**TASK STATEMENT**
No image is to be carried over; reproduce the rest of the listing word for word.
RECORDS PROVIDED: Begin
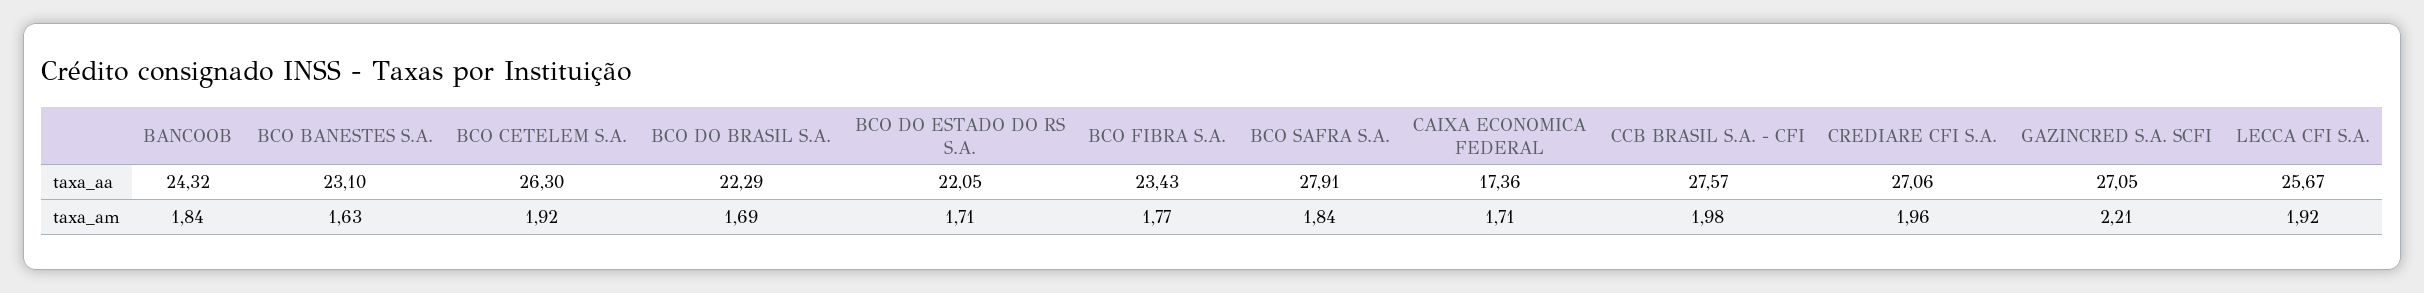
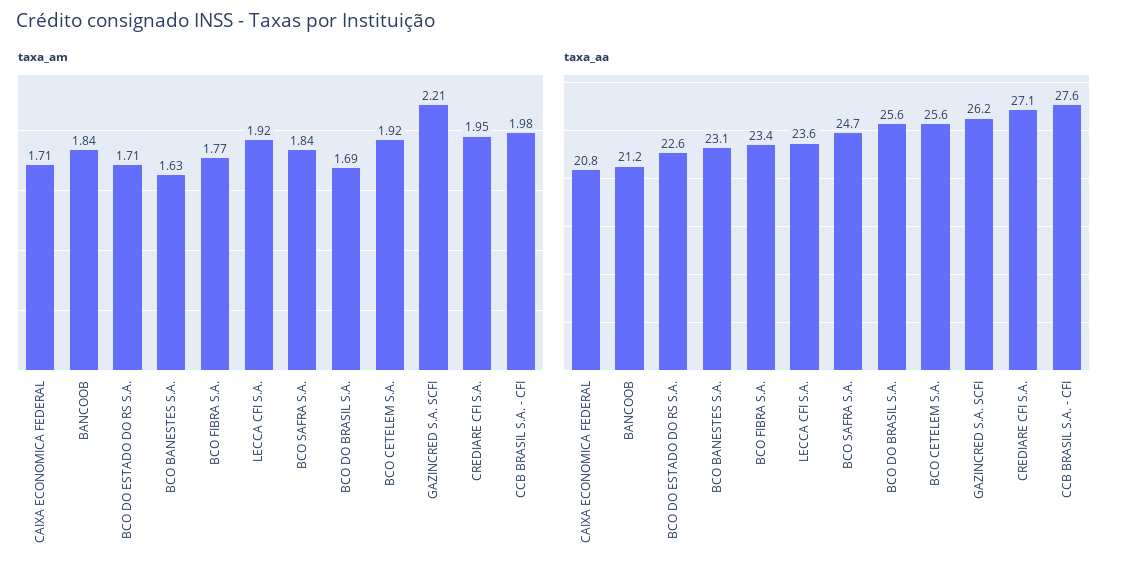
taxa_aa, BANCOOB: 24.32 -> 21.2
taxa_aa, BCO CETELEM S.A.: 26.3 -> 25.6
taxa_aa, BCO DO BRASIL S.A.: 22.29 -> 25.6
taxa_aa, BCO DO ESTADO DO RS S.A.: 22.05 -> 22.6
taxa_aa, BCO SAFRA S.A.: 27.91 -> 24.7
taxa_aa, CAIXA ECONOMICA FEDERAL: 17.36 -> 20.8
taxa_aa, GAZINCRED S.A. SCFI: 27.05 -> 26.2
taxa_aa, LECCA CFI S.A.: 25.67 -> 23.6
taxa_am, CREDIARE CFI S.A.: 1.96 -> 1.95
RECORDS PROVIDED: End
**TASK RESPONSE**
taxa_aa, BANCOOB: 24.32 -> 21.2
taxa_aa, BCO CETELEM S.A.: 26.3 -> 25.6
taxa_aa, BCO DO BRASIL S.A.: 22.29 -> 25.6
taxa_aa, BCO DO ESTADO DO RS S.A.: 22.05 -> 22.6
taxa_aa, BCO SAFRA S.A.: 27.91 -> 24.7
taxa_aa, CAIXA ECONOMICA FEDERAL: 17.36 -> 20.8
taxa_aa, GAZINCRED S.A. SCFI: 27.05 -> 26.2
taxa_aa, LECCA CFI S.A.: 25.67 -> 23.6
taxa_am, CREDIARE CFI S.A.: 1.96 -> 1.95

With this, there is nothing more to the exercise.